**Document segment:**
————

SECURITIES AND EXCHANGE COMMISSION

Washington, DC 20549

 

FORM 8-K

 

CURRENT REPORT

Pursuant to Section 13 or 15(d) of the Securities Exchange Act of 1934

 

Date of Report (Date of earliest event reported): May 20, 2024

 

Maquia Capital Acquisition Corporation

(Exact Name of Registrant as Specified in its Charter)

 

Delaware   001-40380   85-4283150
(State or other jurisdiction
of incorporation)
  (Commission File Number)   (I.R.S. Employer
Identification No.)

 

50 Biscayne Boulevard, Suite 2406    
Miami, FL   33132
(Address of Principal Executive Offices)   (Zip Code)

 

(305608-1395 

Registrant’s telephone number, including area code

 

Not Applicable

(Former name or former address, if changed since last report)

 

Check the appropriate box below if the Form 8-K filing is intended to simultaneously satisfy the filing obligation of the registrant under any of the following provisions (see General Instruction A.2. below):

 

¨ Written communications pursuant to Rule 425 under the Securities Act (17 CFR 230.425)
¨ Soliciting material pursuant to Rule 14a-12 under the Exchange Act (17 CFR 240.14a-12)
¨ Pre-commencement communications pursuant to Rule 14d-2(b) under the Exchange Act (17 CFR 240.14d-2(b))
¨ Pre-commencement communications pursuant to Rule 13e-4(c) under the Exchange Act (17 CFR 240.13e-4(c))

————

**Problem:** Carry the Form 8-K filing above forward, starting after its last checkbox line.

(Stored data entries)
————

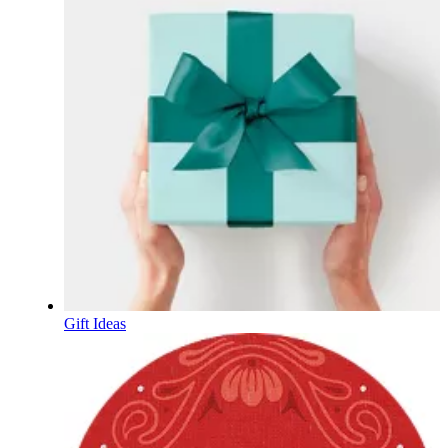
Gift Ideas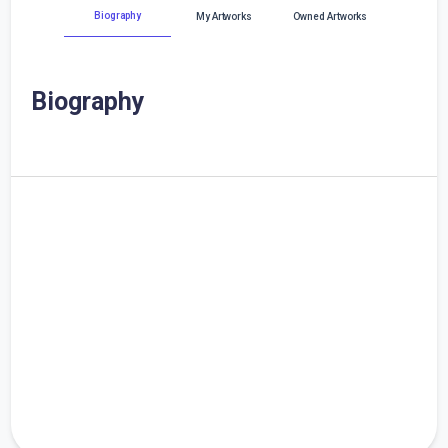
Biography
My Artworks
Owned Artworks
Biography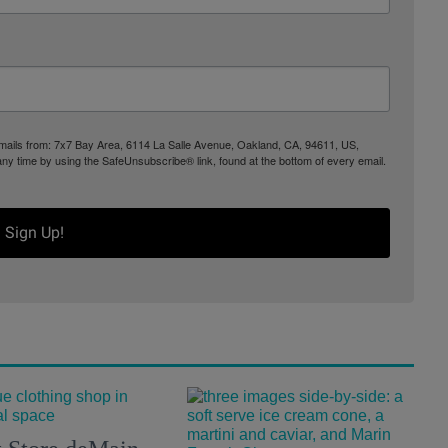
 emails from: 7x7 Bay Area, 6114 La Salle Avenue, Oakland, CA, 94611, US,
any time by using the SafeUnsubscribe® link, found at the bottom of every email.
Sign Up!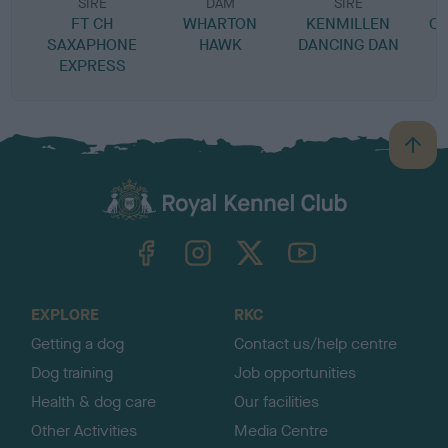
SIRE
DAM
SIRE
FT CH
WHARTON
KENMILLEN
CO
SAXAPHONE
HAWK
DANCING DAN
EXPRESS
B
a
c
k
TheKennelClubUK on Facebook
TheKennelClubUK on Instagram
TheKennelClubUK on Twitter
TheKennelClubUK on YouTube
t
o
t
o
EXPLORE
RKC
p
Getting a dog
Contact us/help centre
Dog training
Job opportunities
Health & dog care
Our facilities
Other Activities
Media Centre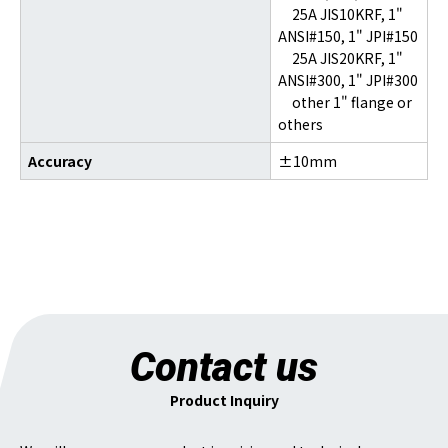
25A JIS10KRF, 1"
ANSI#150, 1" JPI#150
25A JIS20KRF, 1"
ANSI#300, 1" JPI#300
other 1" flange or
others
Accuracy
±10mm
Contact us
Product Inquiry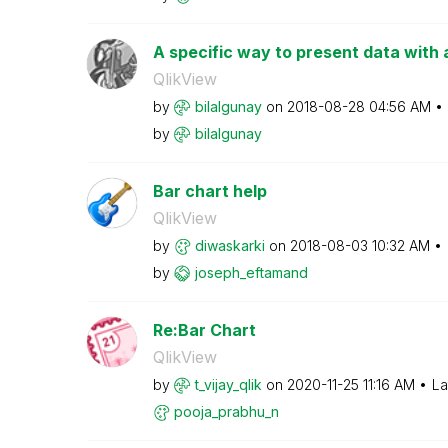
A specific way to present data with 
QlikView
by
bilalgunay
on
‎2018-08-28
04:56 AM
by
bilalgunay
Bar chart help
QlikView
by
diwaskarki
on
‎2018-08-03
10:32 AM
by
joseph_eftamand
Re:Bar Chart
QlikView
by
t_vijay_qlik
on
‎2020-11-25
11:16 AM
La
pooja_prabhu_n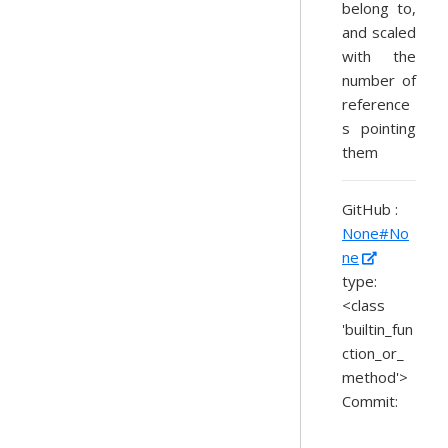
belong to,
and scaled
with the
number of
reference
s pointing
them
GitHub :
None#No
ne
type:
<class
'builtin_fun
ction_or_
method'>
Commit: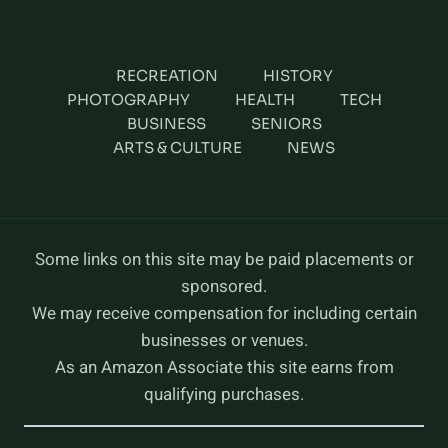
RECREATION
HISTORY
PHOTOGRAPHY
HEALTH
TECH
BUSINESS
SENIORS
ARTS & CULTURE
NEWS
Some links on this site may be paid placements or
sponsored.
We may receive compensation for including certain
businesses or venues.
As an Amazon Associate this site earns from
qualifying purchases.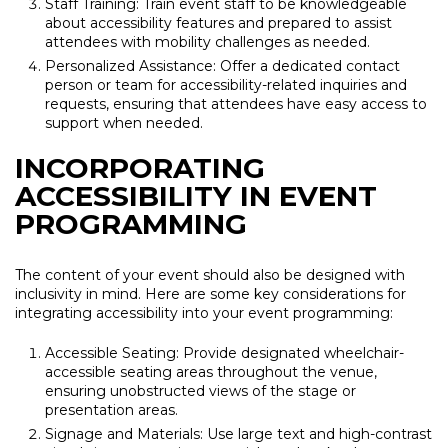
Staff Training: Train event staff to be knowledgeable
about accessibility features and prepared to assist
attendees with mobility challenges as needed.
Personalized Assistance: Offer a dedicated contact
person or team for accessibility-related inquiries and
requests, ensuring that attendees have easy access to
support when needed.
INCORPORATING
ACCESSIBILITY IN EVENT
PROGRAMMING
The content of your event should also be designed with
inclusivity in mind. Here are some key considerations for
integrating accessibility into your event programming:
Accessible Seating: Provide designated wheelchair-
accessible seating areas throughout the venue,
ensuring unobstructed views of the stage or
presentation areas.
Signage and Materials: Use large text and high-contrast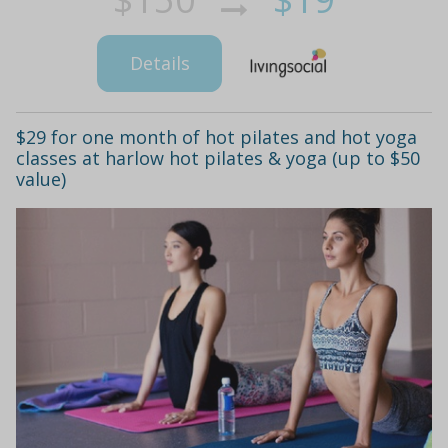
Details
$29 for one month of hot pilates and hot yoga
classes at harlow hot pilates & yoga (up to $50
value)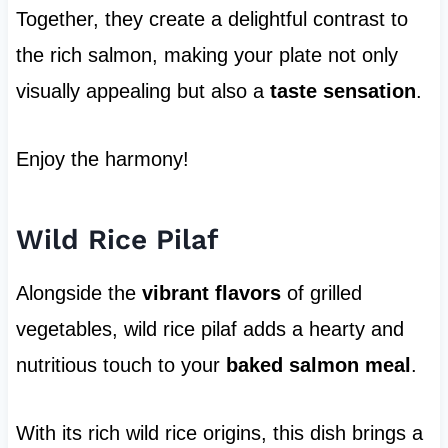
Together, they create a delightful contrast to
the rich salmon, making your plate not only
visually appealing but also a
taste sensation
.
Enjoy the harmony!
Wild Rice Pilaf
Alongside the
vibrant flavors
of grilled
vegetables, wild rice pilaf adds a hearty and
nutritious touch to your
baked salmon meal
.
With its rich wild rice origins, this dish brings a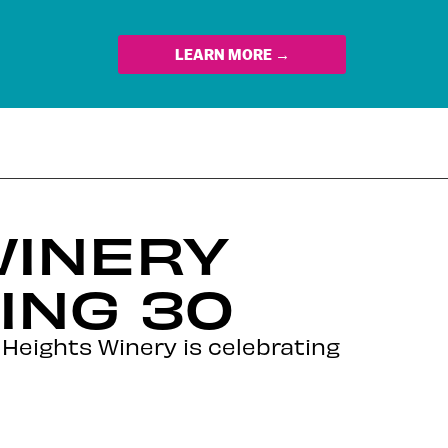
LEARN MORE →
WINERY
ING 30
 Heights Winery is celebrating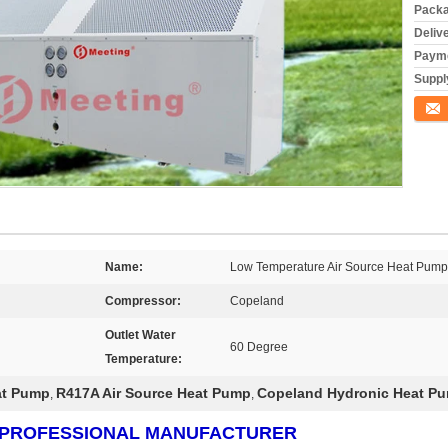
Packa
Deliv
Payme
Supply
Conta
Name:
Low Temperature Air Source Heat Pump
Compressor:
Copeland
Outlet Water
60 Degree
Temperature:
at Pump
R417A Air Source Heat Pump
Copeland Hydronic Heat P
,
,
RS PROFESSIONAL MANUFACTURER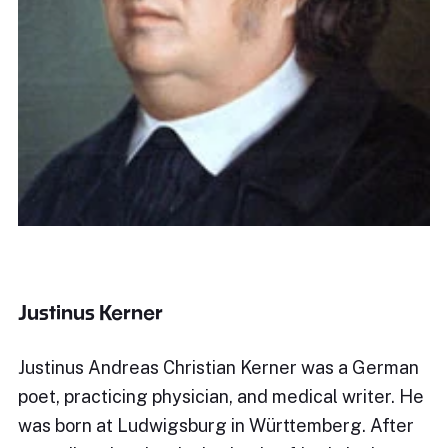
Justinus Kerner
Justinus Andreas Christian Kerner was a German
poet, practicing physician, and medical writer. He
was born at Ludwigsburg in Württemberg. After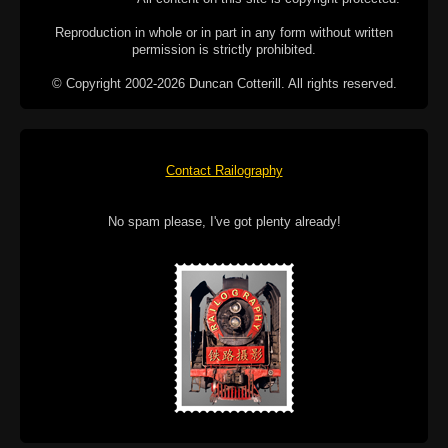
Reproduction in whole or in part in any form without written
permission is strictly prohibited.
© Copyright 2002-2026 Duncan Cotterill. All rights reserved.
Contact Railography
No spam please, I've got plenty already!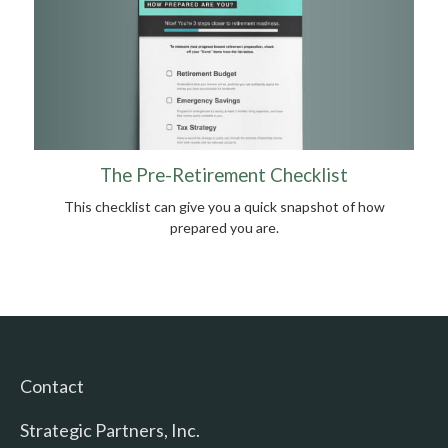
The Pre-Retirement Checklist
This checklist can give you a quick snapshot of how
prepared you are.
Contact
Strategic Partners, Inc.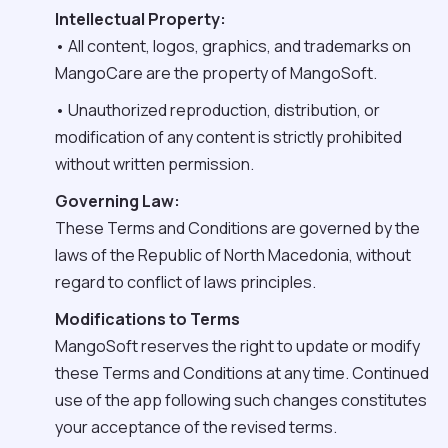
Intellectual Property:
• All content, logos, graphics, and trademarks on
MangoCare are the property of MangoSoft.
• Unauthorized reproduction, distribution, or
modification of any content is strictly prohibited
without written permission.
Governing Law:
These Terms and Conditions are governed by the
laws of the Republic of North Macedonia, without
regard to conflict of laws principles.
Modifications to Terms
MangoSoft reserves the right to update or modify
these Terms and Conditions at any time. Continued
use of the app following such changes constitutes
your acceptance of the revised terms.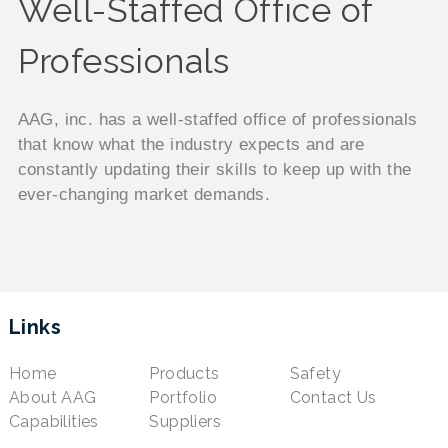
Well-Staffed Office of
Professionals
AAG, inc. has a well-staffed office of professionals
that know what the industry expects and are
constantly updating their skills to keep up with the
ever-changing market demands.
Links
Home
Products
Safety
About AAG
Portfolio
Contact Us
Capabilities
Suppliers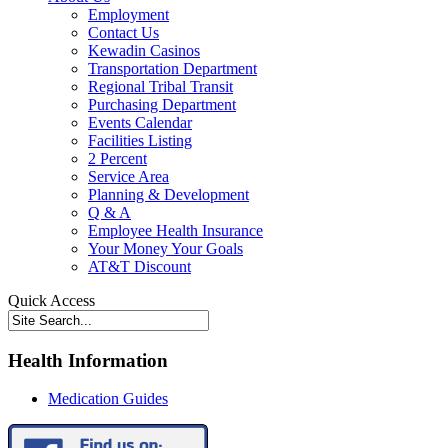
Employment
Contact Us
Kewadin Casinos
Transportation Department
Regional Tribal Transit
Purchasing Department
Events Calendar
Facilities Listing
2 Percent
Service Area
Planning & Development
Q & A
Employee Health Insurance
Your Money Your Goals
AT&T Discount
Quick Access
Health Information
Medication Guides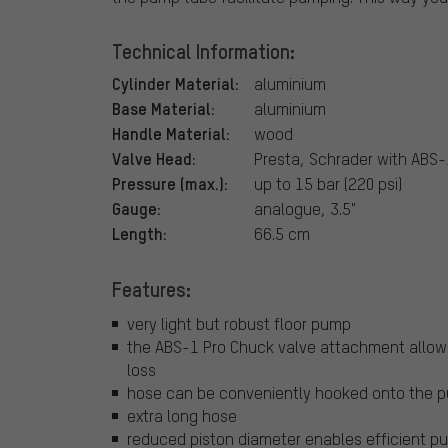
Technical Information:
Cylinder Material:
aluminium
Base Material:
aluminium
Handle Material:
wood
Valve Head:
Presta, Schrader with ABS-
Pressure (max.):
up to 15 bar (220 psi)
Gauge:
analogue, 3.5"
Length:
66.5 cm
Features:
very light but robust floor pump
the ABS-1 Pro Chuck valve attachment allows 
loss
hose can be conveniently hooked onto the 
extra long hose
reduced piston diameter enables efficient pu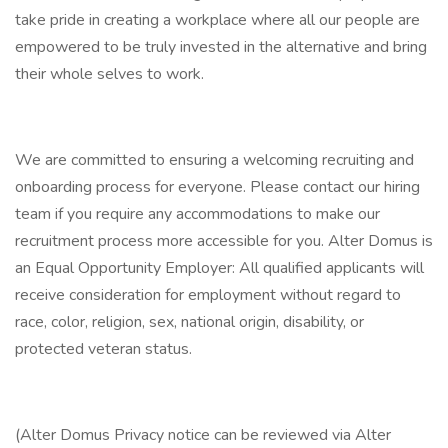
take pride in creating a workplace where all our people are
empowered to be truly invested in the alternative and bring
their whole selves to work.
We are committed to ensuring a welcoming recruiting and
onboarding process for everyone. Please contact our hiring
team if you require any accommodations to make our
recruitment process more accessible for you. Alter Domus is
an Equal Opportunity Employer: All qualified applicants will
receive consideration for employment without regard to
race, color, religion, sex, national origin, disability, or
protected veteran status.
(Alter Domus Privacy notice can be reviewed via Alter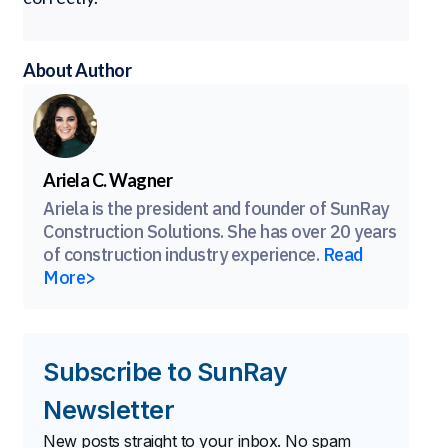
About Author
Ariela C. Wagner
Ariela is the president and founder of SunRay
Construction Solutions. She has over 20 years
of construction industry experience.
Read
More>
Subscribe to SunRay
Newsletter
New posts straight to your inbox. No spam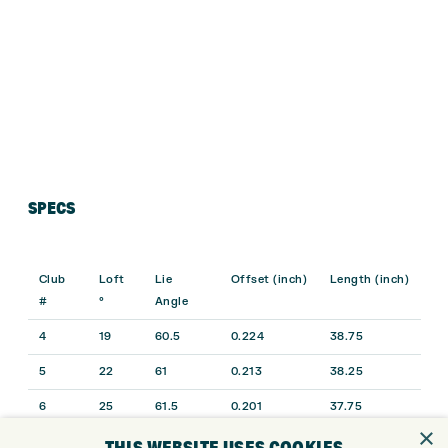
SPECS
Club
Loft
Lie
Offset (inch)
Length (inch)
#
°
Angle
4
19
60.5
0.224
38.75
5
22
61
0.213
38.25
6
25
61.5
0.201
37.75
×
7
28
62
0.189
37.25
THIS WEBSITE USES COOKIES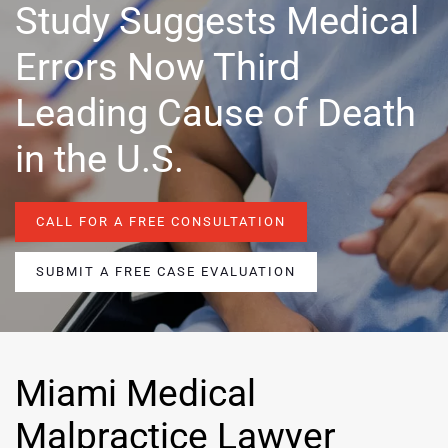
Study Suggests Medical
Errors Now Third
Leading Cause of Death
in the U.S.
CALL FOR A FREE CONSULTATION
SUBMIT A FREE CASE EVALUATION
Miami Medical
Malpractice Lawyer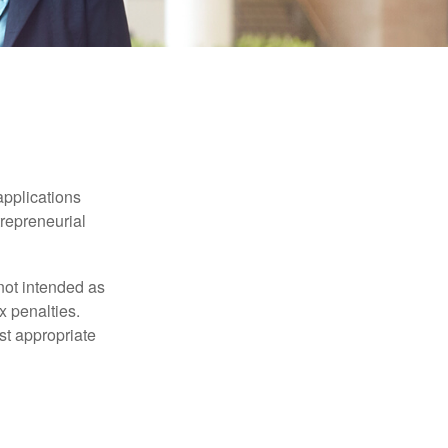
applications
trepreneurial
not intended as
x penalties.
st appropriate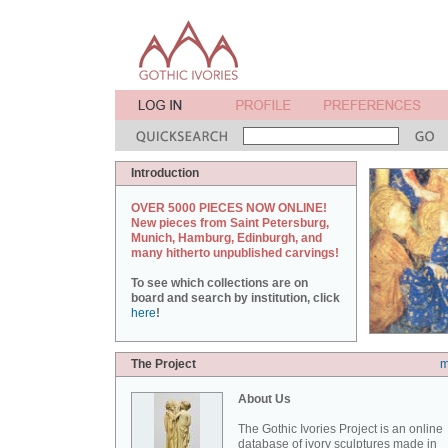
Introduction
OVER 5000 PIECES NOW ONLINE!
New pieces from Saint Petersburg,
Munich, Hamburg, Edinburgh, and
many hitherto unpublished carvings!
To see which collections are on
board and search by institution, click
here
!
The Project
m
About Us
The Gothic Ivories Project is an online
database of ivory sculptures made in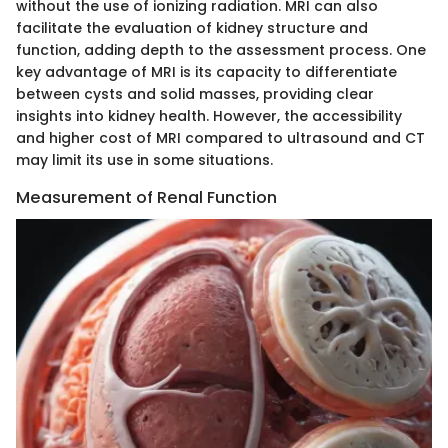
without the use of ionizing radiation. MRI can also
facilitate the evaluation of kidney structure and
function, adding depth to the assessment process. One
key advantage of MRI is its capacity to differentiate
between cysts and solid masses, providing clear
insights into kidney health. However, the accessibility
and higher cost of MRI compared to ultrasound and CT
may limit its use in some situations.
Measurement of Renal Function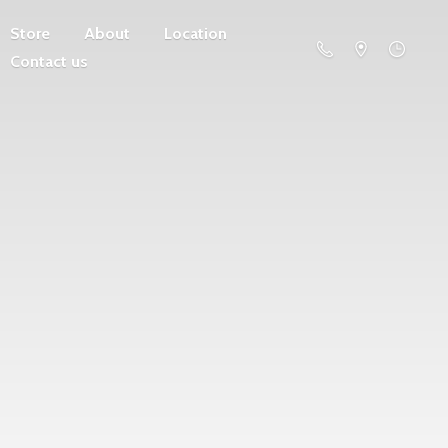
Store
About
Location
Contact us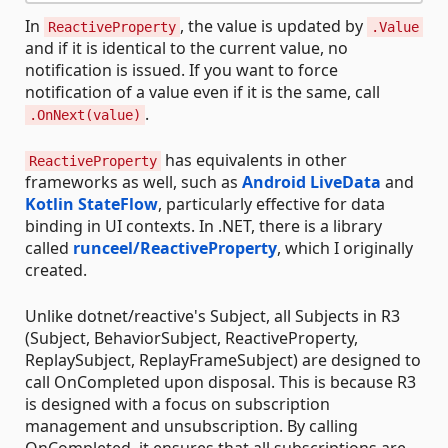
In
, the value is updated by
ReactiveProperty
.Value
and if it is identical to the current value, no
notification is issued. If you want to force
notification of a value even if it is the same, call
.
.OnNext(value)
has equivalents in other
ReactiveProperty
frameworks as well, such as
Android LiveData
and
Kotlin StateFlow
, particularly effective for data
binding in UI contexts. In .NET, there is a library
called
runceel/ReactiveProperty
, which I originally
created.
Unlike dotnet/reactive's Subject, all Subjects in R3
(Subject, BehaviorSubject, ReactiveProperty,
ReplaySubject, ReplayFrameSubject) are designed to
call OnCompleted upon disposal. This is because R3
is designed with a focus on subscription
management and unsubscription. By calling
OnCompleted, it ensures that all subscriptions are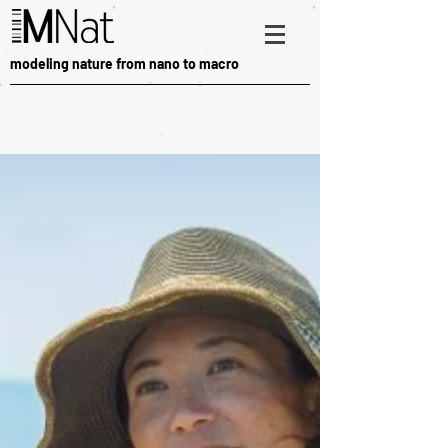
modeling nature from nano to macro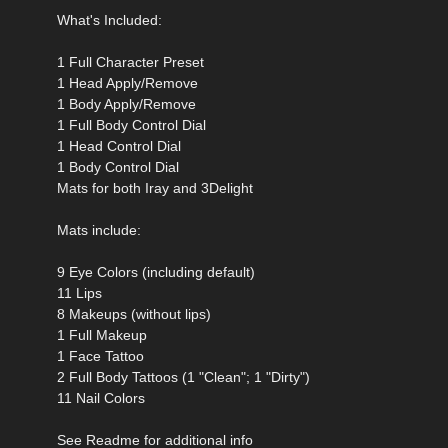
What's Included:
1 Full Character Preset
1 Head Apply/Remove
1 Body Apply/Remove
1 Full Body Control Dial
1 Head Control Dial
1 Body Control Dial
Mats for both Iray and 3Delight
Mats include:
9 Eye Colors (including default)
11 Lips
8 Makeups (without lips)
1 Full Makeup
1 Face Tattoo
2 Full Body Tattoos (1 "Clean"; 1 "Dirty")
11 Nail Colors
See Readme for additional info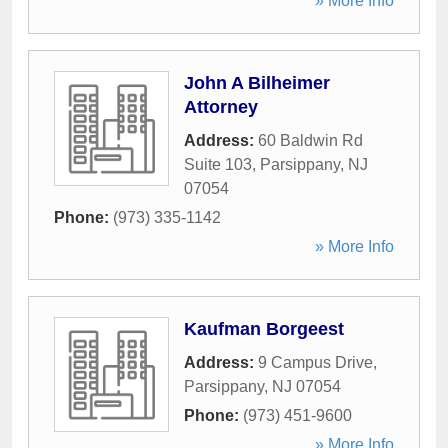
» More Info
John A Bilheimer
Attorney
Address:
60 Baldwin Rd
Suite 103
,
Parsippany
,
NJ
07054
Phone:
(973) 335-1142
» More Info
Kaufman Borgeest
Address:
9 Campus Drive
,
Parsippany
,
NJ
07054
Phone:
(973) 451-9600
» More Info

————

**Task result:**
Securities registered pursuant to Section 12(b) of the Act:

 

Title of each class   Trading Symbol(s)   Name of each exchange on which registered
Units, each consisting of one share of Class A Common Stock and one-half of one Redeemable Warrant   MAQCU   The Nasdaq Stock Market LLC
         
Class A Common Stock, par value $0.0001 per share   MAQC   The Nasdaq Stock Market LLC
         
Redeemable warrants, each whole warrant exercisable for one share of Class A Common Stock for $11.50 per share   MAQCW   The Nasdaq Stock Market LLC

 

Indicate by check mark whether the registrant is an emerging growth company as defined in Rule 405 of the Securities Act of 1933 (§230.405 of this chapter) or Rule 12b-2 of the Securities Exchange Act of 1934 (§240.12b-2 of this chapter).

 

Emerging growth company x

 

If an emerging growth company, indicate by check mark if the registrant has elected not to use the extended transition period for complying with any new or revised financial accounting standards provided pursuant to Section 13(a) of the Exchange Act. ¨

 

 

 

 

 

 

Item 1.01 Entry into a Material Definitive Agreement

 

The information set forth in Item 1.02 below is hereby incorporated by reference into this Item 1.01.

 

Item 1.02 Termination of a Material Definitive Agreement.

 

As previously reported, on August 8, 2023, Maquia Capital Acquisition Corporation, a Delaware corporation (“Maquia”), Maquia Merger Sub, Inc., a Delaware corporation and wholly owned direct subsidiary of SPAC (“Merger Sub”), and Immersed Inc., a Delaware corporation (“Immersed”), entered into a business combination agreement (as amended, the “Business Combination Agreement”), pursuant to which Maquia and Immersed agreed to combine (the “Business Combination”).

 

On May 20, 2024, pursuant to Section 9.01(a) of the Business Combination Agreement, Maquia and Immersed entered into a Termination of Business Combination Agreement (“Termination Agreement”) pursuant to which the Business Combination Agreement was terminated effective as of May 20, 2024. Maquia intends to continue to identify and pursue a business combination with an appropriate target.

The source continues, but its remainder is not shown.